The task, then, is to demonstrate Jewish indigeneity, authenticity, and rootedness. But there’s more. In economics, a given country’s money supply doesn’t explain much unless account is taken of velocity—how fast the money circulates. I theorize the same in modern Jewish nationhood: To understand the deep Jewish national meaning of Israel, one has to ponder how quickly it all transpired.
It happened too quickly to be termed “national rebirth” or “nation-building.” I theorize that the Jewish nation was long ago born and remained permanently built.
Example: Herzl spoke of a Jewish state’s coming into being in fifty years. In fact, statehood became plausible in less than forty years and the main groundwork took place in less than twenty.
Example: Even into the twentieth century, Hebrew was widely considered a dead language used only for prayer. To understand how by then it had already sprung in full vigor from its ostensible grave, I will show that it had never died, that masses spoke Hebrew daily, and that Jewish prayer is anything but “only.”

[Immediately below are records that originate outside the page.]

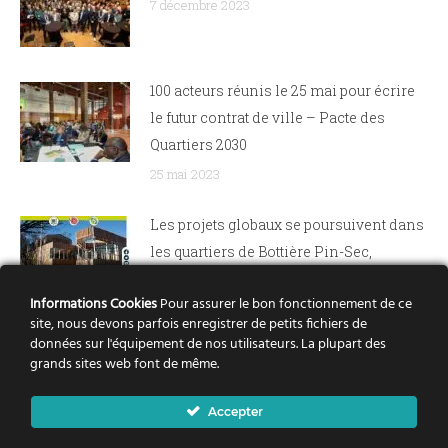
7 décembre 2023
100 acteurs réunis le 25 mai pour écrire
le futur contrat de ville – Pacte des
Quartiers 2030
25 mai 2023
Les projets globaux se poursuivent dans
les quartiers de Bottière Pin-Sec,
Dervallières, Nantes Nord et Bellevue
Informations Cookies
Pour assurer le bon fonctionnement de ce
21 avril 2022
site, nous devons parfois enregistrer de petits fichiers de
données sur l'équipement de nos utilisateurs. La plupart des
Rezé Château : le renouvellement urbain
grands sites web font de même.
pas à pas
Accepter
15 septembre 2021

Example: Sociologists and political scientists make much today of the concept of “civil society.” Well, the pre-independence Jewish civil society in Mandate Palestine was supple enough to function throughout the 1947–1949 War of Independence amid the withdrawal of one governing authority and the nearly instant emergence of another.
Additional examples emerge from the worlds of law, music, clothing, cuisine, and more. Together they comprise the Jewish deep nation. And the very velocity that they demonstrate is itself circumstantial evidence of indigeneity, authenticity, and rootedness.
What about scholarship? What I do for a living is provide academic and business services in English for non-English-speakers, mainly Israelis, on a scale of nearly a million words per year for the better part of thirty-five years. That, and the research and most of the writing of eleven English-language yearbooks on Israel. I’m done with writing yearbooks but not with the other routine stuff. This means that the “scholarship” I have in mind, for the time being, is mainly that of others.
And it must be real scholarship, not opinionating or cheerleading or speculating. When Eliezer Ben-Yehuda termed his reinvention of vernacular Hebrew a national project, it must be shown that he acted on this and that the results demonstrate the validity of the effort made. When Professor Rubik Rosental says that Hebrew never died, he has to explain where the consensus to the contrary went wrong.
When the project is completed, I hope it will yield a fairly good book that will help to sustain Jewish peoplehood by diagnosing its one schism that won’t be healed.